Será que os arrojados serão sempre os mais bem-sucedidos? Terão alguma substância no ADN que lhes permita ver o mundo de forma diferente, com mais motivação e menos obstáculos?

Não sei do que são feitos os que se fazem, por si, numa busca constante do que lhes faz sentir que têm um propósito maior, uma meta para corridas mais longas e menos a direito. Sei que em comum carregam uma alegria que poucas pessoas conseguem escurecer. São os animados crónicos, aqueles que nos trazem um desejo de também nós fazermos algo extraordinário. São os que nos impelem, com sorrisos seguros, a perseguirmos os nossos sonhos, não importa o grau de loucura associada. São os que gosto de ter por perto, porque me alimento de cada palavra e elas têm um sabor a que sabem muito poucas. São eles que me dizem, por tudo o que conseguem, que também eu conseguirei subir mais alto, não tendo que olhar, o tempo todo para baixo, até porque cair nem sempre será a equação mais provável.

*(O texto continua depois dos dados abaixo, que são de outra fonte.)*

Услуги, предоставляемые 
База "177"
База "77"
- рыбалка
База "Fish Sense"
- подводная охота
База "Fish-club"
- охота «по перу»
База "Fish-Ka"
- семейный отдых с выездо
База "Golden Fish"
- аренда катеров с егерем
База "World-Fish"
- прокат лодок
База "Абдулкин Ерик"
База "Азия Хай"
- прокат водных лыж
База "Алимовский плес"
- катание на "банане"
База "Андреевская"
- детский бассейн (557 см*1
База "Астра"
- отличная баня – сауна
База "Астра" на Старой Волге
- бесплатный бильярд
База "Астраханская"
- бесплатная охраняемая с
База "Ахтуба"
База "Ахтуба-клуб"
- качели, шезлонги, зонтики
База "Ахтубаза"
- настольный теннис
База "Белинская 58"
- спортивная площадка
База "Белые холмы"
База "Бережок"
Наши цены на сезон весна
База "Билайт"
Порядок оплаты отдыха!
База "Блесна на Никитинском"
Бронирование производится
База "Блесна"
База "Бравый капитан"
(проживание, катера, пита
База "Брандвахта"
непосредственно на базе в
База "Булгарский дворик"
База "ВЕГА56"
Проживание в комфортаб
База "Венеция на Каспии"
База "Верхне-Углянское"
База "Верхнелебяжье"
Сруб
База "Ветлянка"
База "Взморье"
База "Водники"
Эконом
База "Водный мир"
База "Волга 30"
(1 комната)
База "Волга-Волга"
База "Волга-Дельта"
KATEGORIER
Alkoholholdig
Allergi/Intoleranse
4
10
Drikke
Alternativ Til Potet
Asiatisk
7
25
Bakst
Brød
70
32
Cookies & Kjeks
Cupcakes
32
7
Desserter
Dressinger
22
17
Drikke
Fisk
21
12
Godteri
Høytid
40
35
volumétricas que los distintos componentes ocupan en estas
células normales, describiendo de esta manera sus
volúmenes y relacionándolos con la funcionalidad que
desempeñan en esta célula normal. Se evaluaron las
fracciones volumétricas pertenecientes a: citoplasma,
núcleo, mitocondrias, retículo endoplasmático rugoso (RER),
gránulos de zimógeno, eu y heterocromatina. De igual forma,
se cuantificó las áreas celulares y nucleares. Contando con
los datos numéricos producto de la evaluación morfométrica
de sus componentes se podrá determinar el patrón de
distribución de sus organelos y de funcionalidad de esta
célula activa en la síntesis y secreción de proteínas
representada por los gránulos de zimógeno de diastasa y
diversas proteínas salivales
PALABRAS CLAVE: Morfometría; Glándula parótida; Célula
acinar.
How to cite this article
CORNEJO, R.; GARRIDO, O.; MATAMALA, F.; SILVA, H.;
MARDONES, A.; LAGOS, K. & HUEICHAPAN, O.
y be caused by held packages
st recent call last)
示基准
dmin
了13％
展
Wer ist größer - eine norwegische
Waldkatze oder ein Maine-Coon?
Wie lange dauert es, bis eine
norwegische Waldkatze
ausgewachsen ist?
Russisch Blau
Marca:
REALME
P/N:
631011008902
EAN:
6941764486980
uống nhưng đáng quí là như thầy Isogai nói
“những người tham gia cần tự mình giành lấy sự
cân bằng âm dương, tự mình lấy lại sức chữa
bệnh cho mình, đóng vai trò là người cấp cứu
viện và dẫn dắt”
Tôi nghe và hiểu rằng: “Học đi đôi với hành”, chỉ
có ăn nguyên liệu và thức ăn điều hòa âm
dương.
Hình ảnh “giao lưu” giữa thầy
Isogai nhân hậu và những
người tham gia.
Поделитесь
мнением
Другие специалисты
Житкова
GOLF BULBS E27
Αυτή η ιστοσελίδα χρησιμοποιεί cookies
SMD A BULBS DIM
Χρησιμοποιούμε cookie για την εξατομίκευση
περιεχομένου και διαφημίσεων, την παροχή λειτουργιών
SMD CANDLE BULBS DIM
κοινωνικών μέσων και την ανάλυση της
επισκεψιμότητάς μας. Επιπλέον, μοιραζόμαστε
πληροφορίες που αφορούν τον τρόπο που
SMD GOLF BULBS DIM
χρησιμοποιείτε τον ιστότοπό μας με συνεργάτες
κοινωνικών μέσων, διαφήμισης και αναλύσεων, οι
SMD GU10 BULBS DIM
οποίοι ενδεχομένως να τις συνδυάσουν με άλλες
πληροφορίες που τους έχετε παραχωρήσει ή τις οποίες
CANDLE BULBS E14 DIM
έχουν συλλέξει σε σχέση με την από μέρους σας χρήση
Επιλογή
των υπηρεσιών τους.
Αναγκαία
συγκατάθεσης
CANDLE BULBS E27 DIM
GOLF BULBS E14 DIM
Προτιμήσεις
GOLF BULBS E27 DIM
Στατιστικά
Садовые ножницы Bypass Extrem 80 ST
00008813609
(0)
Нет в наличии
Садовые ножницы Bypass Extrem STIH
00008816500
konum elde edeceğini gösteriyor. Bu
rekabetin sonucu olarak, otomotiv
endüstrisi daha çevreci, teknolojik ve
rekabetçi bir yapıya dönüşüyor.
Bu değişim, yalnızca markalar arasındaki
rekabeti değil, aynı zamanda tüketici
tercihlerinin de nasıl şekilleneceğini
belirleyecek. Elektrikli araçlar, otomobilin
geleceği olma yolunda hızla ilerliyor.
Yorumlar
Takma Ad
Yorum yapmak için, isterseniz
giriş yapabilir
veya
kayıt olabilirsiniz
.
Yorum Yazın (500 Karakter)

Os arrojados de serviço deixam-nos de boca aberta, de olhos esbugalhados e com um formigueiro bom, que nos faz até correr, porque andar nunca parecerá o suficiente. O arrojo pode vir em formato de músicas que nos entram dentro. De pinturas que nos impedem de olhar para qualquer outro lado. De histórias, poéticas ou em prosa, que parecem ter sido criadas para nós, se pelo menos também conseguíssemos arrojar. Os arrojados são os que permanecem para além do tempo que vivemos e que parecem ter entendido o que ainda procuramos, conseguindo, por vezes,  fazer arrojar mais uns quantos. Quando os encontramos e reconhecemos, percebemos que as subidas a montanhas escarpadas, os saltos de ravinas sinuosas e o cruzar de oceanos revoltos poderão apenas ser o princípio de tudo o que iremos, também nós, os menos arrojados, fazer um dia!